Selected passage:
════════════════════

By Andrew C. Kassner and Joseph N. Argentina Jr.
January 01, 2026

Over the past 10 years, the cost of complex litigation has exploded, and companies increasingly look to third parties to fund and assume some of the risk of success of litigation. This sector, known as litigation funding, has become a sophisticated big business. These funders expect substantial return for funding litigation costs up front and taking on the risk of low or no recovery. But how should such agreements be structured? If it is structured as a loan, state usury laws may apply. If structured as an assignment of tort claims, longstanding state champerty laws could affect the enforcement of the agreement. Finally, what happens when the plaintiff beneficiary of the litigation funding files a bankruptcy case before the litigation is completed? In a recent decision in In re Harvest Sherwood Food (Case No. 25-08008 (SGJ)), the U.S. Bankruptcy Court for the Northern District of Texas addressed all of these issues, and held a litigation funder that advanced $35 million to prosecute anti-trust claims prior to the bankruptcy filing held no interest in the litigation recovery, and merely held a general unsecured claim for breach of contract like any other contract creditor in the bankruptcy case.

════════════════════

Dataset excerpt:
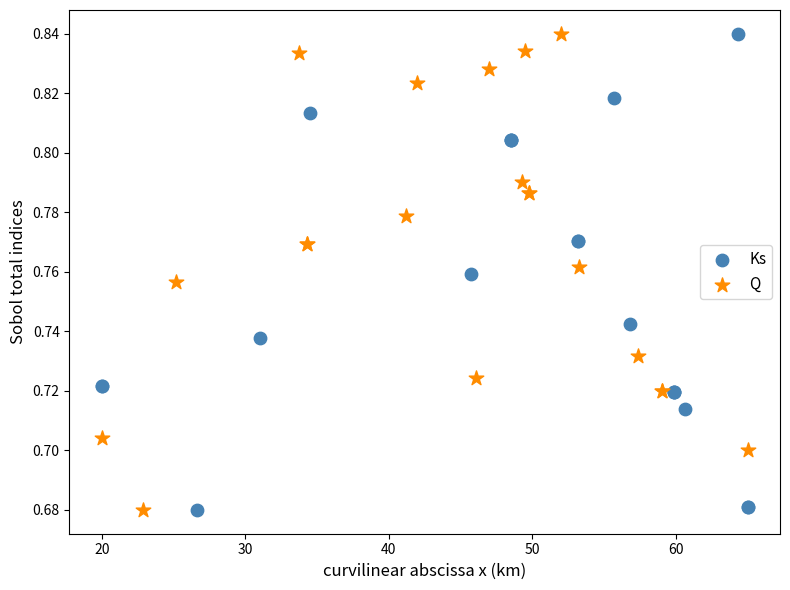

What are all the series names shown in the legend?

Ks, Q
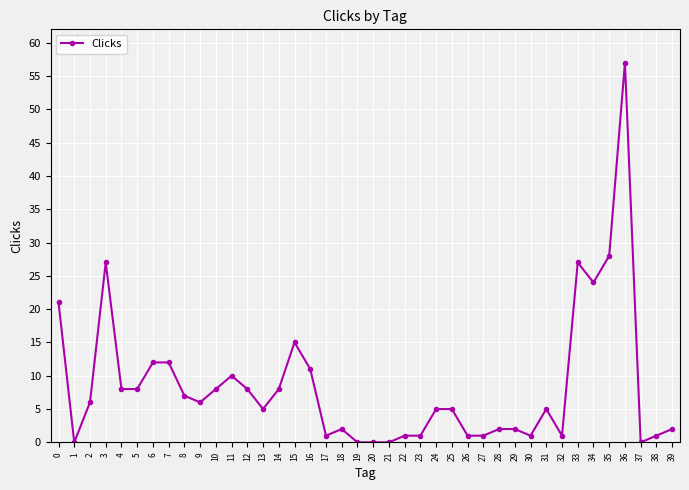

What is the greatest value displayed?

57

════════════════════

Exercises to complete:
- a) Answer these questions from the litigation funding article:
(i) Over what period does the article say the cost of complex litigation has exploded?
(ii) Which laws may apply if a funding agreement is structured as a loan?
(iii) How much did the funder in In re Harvest Sherwood Food advance before the bankruptcy filing, and to prosecute what claims?
- b) Pick up the litigation funding article after its last sentence and keep writing it.

Outputs by task:
- a)
(i) Over the past 10 years.
(ii) State usury laws.
(iii) $35 million, to prosecute anti-trust claims.

- b)
Litigation Funder Provided $35 Million to Prosecute Antitrust Claims


According to the opinion, the debtors had been the largest independent wholesale food distributor in the United States, generating $4 billion of annual revenue. Prior to filing a Chapter 11 bankruptcy case, certain of the debtors filed various antitrust and price-fixing lawsuits against various pork, chicken, and beef producers, alleging over $1.1 billion in damages, exclusive of treble damages.